* _PROBLEM_
Could you update the records from the line containing "common name: Hairy false goldenaster" through their end, changing "phylum" to "division" and leaving everything else the same?

──────── RECORDS ────────

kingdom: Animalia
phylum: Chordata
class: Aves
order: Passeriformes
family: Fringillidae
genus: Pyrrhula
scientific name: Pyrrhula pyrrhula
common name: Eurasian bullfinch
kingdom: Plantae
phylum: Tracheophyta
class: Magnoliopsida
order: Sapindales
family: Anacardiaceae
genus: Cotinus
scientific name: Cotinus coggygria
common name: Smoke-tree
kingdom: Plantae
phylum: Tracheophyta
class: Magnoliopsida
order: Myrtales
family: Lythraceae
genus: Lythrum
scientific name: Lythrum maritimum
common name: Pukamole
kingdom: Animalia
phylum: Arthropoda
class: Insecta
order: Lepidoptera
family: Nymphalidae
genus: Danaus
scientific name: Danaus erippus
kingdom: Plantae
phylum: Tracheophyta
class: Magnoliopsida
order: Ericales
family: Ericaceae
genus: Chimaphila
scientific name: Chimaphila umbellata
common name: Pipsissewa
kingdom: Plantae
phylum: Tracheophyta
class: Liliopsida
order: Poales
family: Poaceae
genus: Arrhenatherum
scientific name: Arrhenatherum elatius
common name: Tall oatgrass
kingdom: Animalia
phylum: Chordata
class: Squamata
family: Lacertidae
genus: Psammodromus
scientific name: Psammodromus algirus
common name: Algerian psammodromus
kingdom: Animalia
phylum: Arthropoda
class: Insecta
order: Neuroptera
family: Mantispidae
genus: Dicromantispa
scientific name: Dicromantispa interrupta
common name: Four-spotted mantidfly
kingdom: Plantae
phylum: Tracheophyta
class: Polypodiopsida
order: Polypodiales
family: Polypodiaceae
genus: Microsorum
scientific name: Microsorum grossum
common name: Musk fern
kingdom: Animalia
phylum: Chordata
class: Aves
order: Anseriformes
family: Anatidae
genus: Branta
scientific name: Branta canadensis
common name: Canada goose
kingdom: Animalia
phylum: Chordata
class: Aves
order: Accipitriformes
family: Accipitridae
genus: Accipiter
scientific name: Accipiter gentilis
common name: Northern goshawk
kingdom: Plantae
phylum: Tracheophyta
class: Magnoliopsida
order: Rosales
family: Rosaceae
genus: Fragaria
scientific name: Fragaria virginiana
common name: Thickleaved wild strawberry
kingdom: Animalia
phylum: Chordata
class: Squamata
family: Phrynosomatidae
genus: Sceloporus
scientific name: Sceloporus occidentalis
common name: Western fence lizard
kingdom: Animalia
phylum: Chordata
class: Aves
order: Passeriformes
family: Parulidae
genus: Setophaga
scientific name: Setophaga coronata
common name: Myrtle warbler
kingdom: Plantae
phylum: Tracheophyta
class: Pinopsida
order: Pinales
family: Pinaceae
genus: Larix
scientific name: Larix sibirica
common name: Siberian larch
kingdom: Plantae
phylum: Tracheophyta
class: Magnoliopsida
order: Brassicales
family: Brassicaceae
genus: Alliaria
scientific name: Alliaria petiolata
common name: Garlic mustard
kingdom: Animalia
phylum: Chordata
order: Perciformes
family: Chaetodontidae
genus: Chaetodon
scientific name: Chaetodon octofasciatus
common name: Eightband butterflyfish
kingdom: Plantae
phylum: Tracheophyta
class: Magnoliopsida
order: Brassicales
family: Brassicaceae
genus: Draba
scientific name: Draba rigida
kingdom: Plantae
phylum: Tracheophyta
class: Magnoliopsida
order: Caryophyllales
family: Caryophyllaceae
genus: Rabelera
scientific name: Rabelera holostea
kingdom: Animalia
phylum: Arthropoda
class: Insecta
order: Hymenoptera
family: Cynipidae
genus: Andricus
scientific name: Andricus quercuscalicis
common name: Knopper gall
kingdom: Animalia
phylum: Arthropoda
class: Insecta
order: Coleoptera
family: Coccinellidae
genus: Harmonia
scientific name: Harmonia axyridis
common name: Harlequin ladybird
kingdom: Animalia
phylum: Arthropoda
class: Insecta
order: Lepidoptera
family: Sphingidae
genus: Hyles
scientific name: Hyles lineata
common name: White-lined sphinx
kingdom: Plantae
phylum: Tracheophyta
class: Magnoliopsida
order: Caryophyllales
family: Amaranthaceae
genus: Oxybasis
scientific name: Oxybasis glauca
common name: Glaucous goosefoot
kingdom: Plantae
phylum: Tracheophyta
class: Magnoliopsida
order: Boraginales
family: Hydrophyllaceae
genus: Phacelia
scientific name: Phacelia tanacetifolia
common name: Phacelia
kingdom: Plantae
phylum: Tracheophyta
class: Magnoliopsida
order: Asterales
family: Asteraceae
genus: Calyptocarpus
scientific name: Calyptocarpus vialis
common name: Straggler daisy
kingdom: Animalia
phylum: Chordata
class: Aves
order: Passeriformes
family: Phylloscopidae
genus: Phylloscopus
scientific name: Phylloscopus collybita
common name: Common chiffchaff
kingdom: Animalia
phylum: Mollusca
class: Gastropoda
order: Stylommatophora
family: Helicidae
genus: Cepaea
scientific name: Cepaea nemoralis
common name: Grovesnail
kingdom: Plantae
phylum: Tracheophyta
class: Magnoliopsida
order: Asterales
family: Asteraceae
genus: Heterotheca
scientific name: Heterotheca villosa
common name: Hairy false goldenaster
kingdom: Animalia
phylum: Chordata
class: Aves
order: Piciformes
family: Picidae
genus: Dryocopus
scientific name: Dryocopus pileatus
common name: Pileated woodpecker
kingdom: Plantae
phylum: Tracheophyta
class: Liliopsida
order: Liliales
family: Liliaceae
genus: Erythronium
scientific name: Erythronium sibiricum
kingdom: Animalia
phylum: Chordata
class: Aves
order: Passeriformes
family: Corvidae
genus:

────────

* _IN RESPONSE_
common name: Hairy false goldenaster
kingdom: Animalia
division: Chordata
class: Aves
order: Piciformes
family: Picidae
genus: Dryocopus
scientific name: Dryocopus pileatus
common name: Pileated woodpecker
kingdom: Plantae
division: Tracheophyta
class: Liliopsida
order: Liliales
family: Liliaceae
genus: Erythronium
scientific name: Erythronium sibiricum
kingdom: Animalia
division: Chordata
class: Aves
order: Passeriformes
family: Corvidae
genus:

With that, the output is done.